EXERCISE GOAL: Write out the text of every entry below, line for line and without changes, but leave out the pictures.

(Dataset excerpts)
------------------------------------------------------------------------

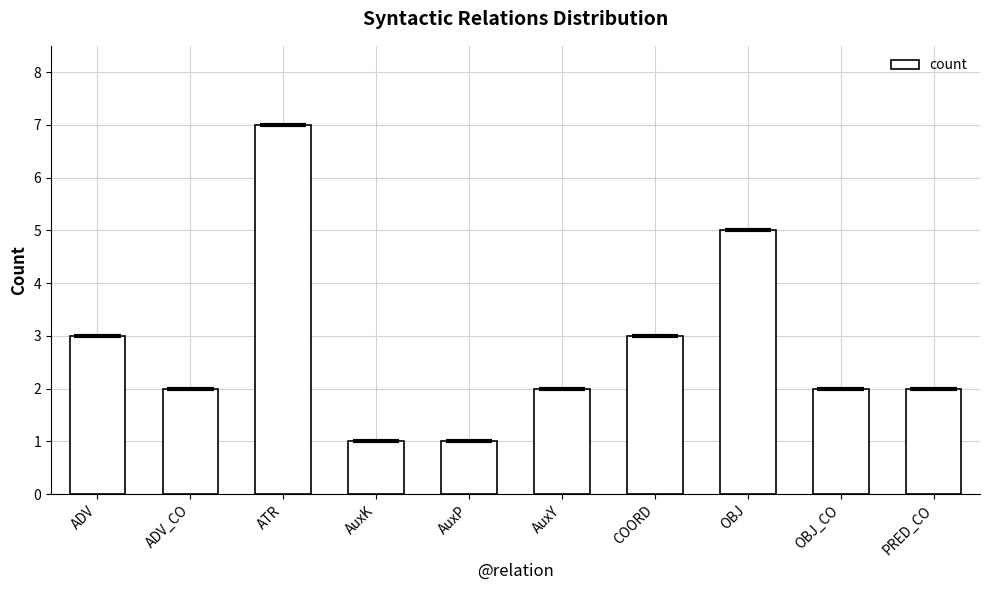

How many values are between 2 and 3?

6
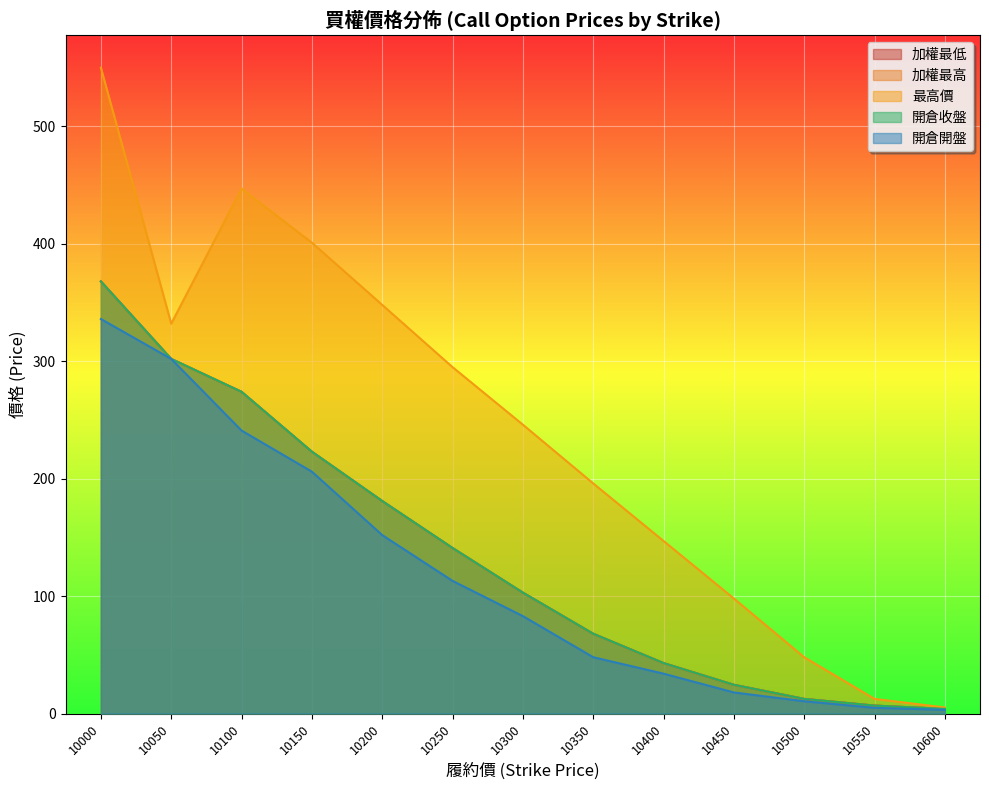

What is the highest value of the 開倉開盤 series?

336.0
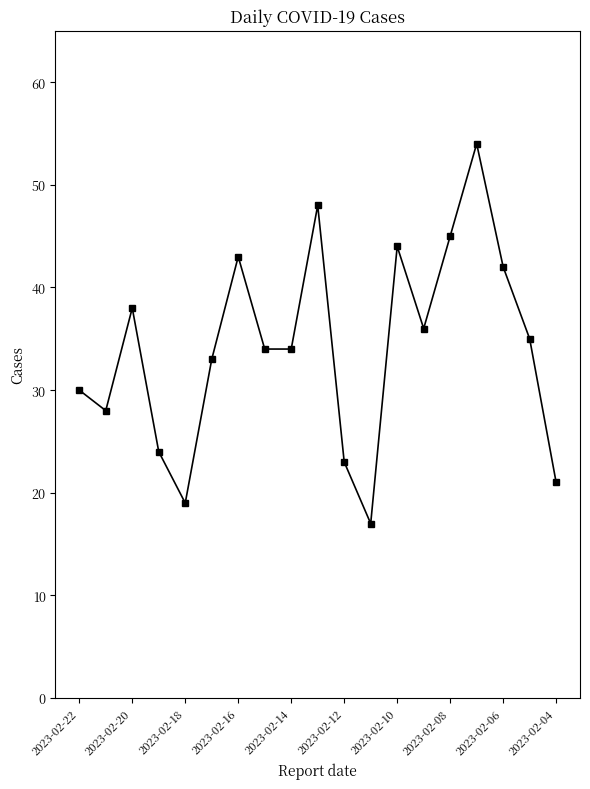

How many points are higher than both their immediate neighbors (excluding endpoints)?

5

------------------------------------------------------------------------

COMPLETED TASK:
How many values are between 2 and 3?

6

What is the highest value of the 開倉開盤 series?

336.0

How many points are higher than both their immediate neighbors (excluding endpoints)?

5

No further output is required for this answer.